▸ **Exercise requirements**
Which lines in the entries below contain the word "Team"? Pick out each one and copy it.

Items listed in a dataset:
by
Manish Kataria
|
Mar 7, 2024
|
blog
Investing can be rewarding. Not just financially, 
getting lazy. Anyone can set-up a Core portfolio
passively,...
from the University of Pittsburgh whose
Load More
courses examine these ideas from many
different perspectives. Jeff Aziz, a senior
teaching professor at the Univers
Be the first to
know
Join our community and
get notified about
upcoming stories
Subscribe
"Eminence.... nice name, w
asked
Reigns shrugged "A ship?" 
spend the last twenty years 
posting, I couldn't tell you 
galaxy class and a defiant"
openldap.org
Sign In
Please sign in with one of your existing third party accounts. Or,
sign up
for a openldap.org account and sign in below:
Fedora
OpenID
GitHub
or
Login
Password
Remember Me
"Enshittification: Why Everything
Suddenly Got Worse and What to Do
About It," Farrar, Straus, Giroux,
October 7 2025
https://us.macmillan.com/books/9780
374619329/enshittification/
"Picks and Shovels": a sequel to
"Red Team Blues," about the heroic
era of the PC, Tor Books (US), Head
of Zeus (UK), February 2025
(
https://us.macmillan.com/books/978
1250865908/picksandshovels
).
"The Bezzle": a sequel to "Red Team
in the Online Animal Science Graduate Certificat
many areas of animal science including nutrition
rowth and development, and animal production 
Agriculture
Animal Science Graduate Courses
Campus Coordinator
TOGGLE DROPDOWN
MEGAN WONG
...
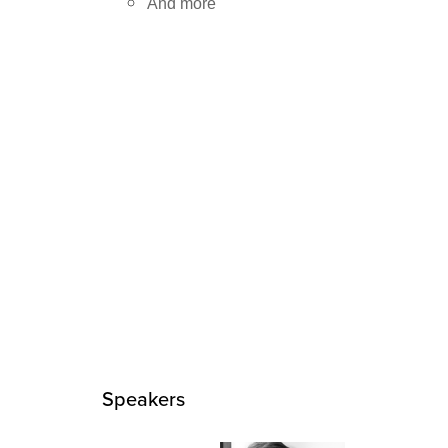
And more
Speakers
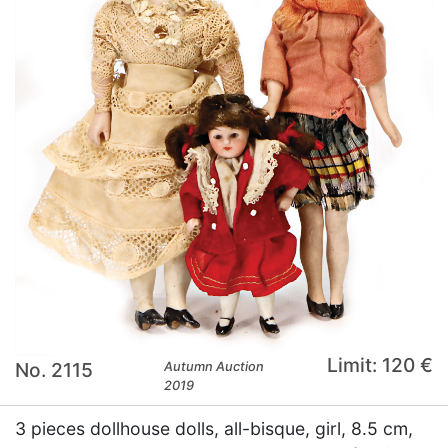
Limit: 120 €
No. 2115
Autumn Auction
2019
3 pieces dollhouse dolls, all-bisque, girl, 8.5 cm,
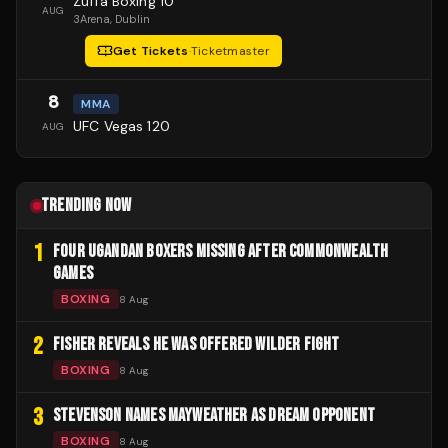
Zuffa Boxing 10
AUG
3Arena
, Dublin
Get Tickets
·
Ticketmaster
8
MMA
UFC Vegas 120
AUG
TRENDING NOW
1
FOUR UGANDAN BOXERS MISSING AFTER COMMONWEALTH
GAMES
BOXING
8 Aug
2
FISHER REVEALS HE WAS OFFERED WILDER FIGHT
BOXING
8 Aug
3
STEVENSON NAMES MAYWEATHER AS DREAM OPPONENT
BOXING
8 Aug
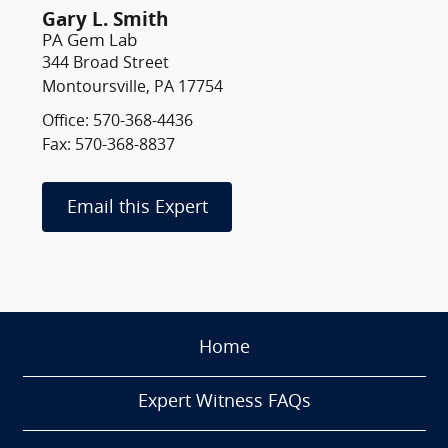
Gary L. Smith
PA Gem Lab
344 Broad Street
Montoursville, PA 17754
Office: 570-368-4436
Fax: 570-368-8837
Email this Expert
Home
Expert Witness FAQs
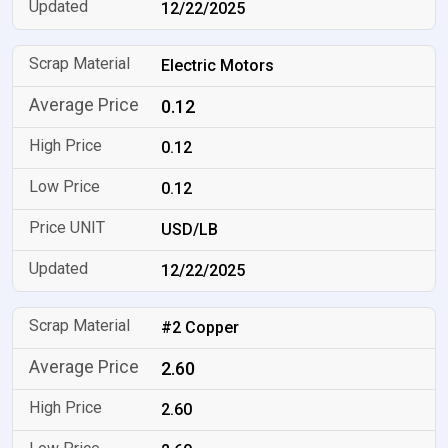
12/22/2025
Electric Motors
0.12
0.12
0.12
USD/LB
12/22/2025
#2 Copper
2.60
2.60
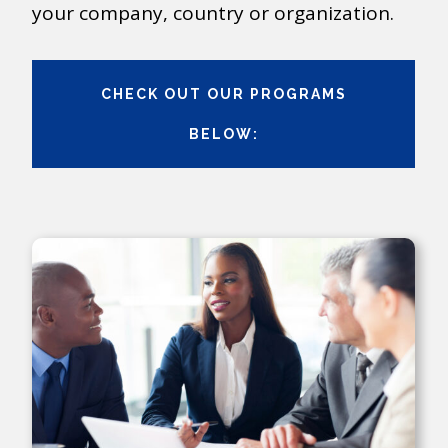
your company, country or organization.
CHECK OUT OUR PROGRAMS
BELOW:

▸ **Task solution**
"Red Team Blues," about the heroic
"The Bezzle": a sequel to "Red Team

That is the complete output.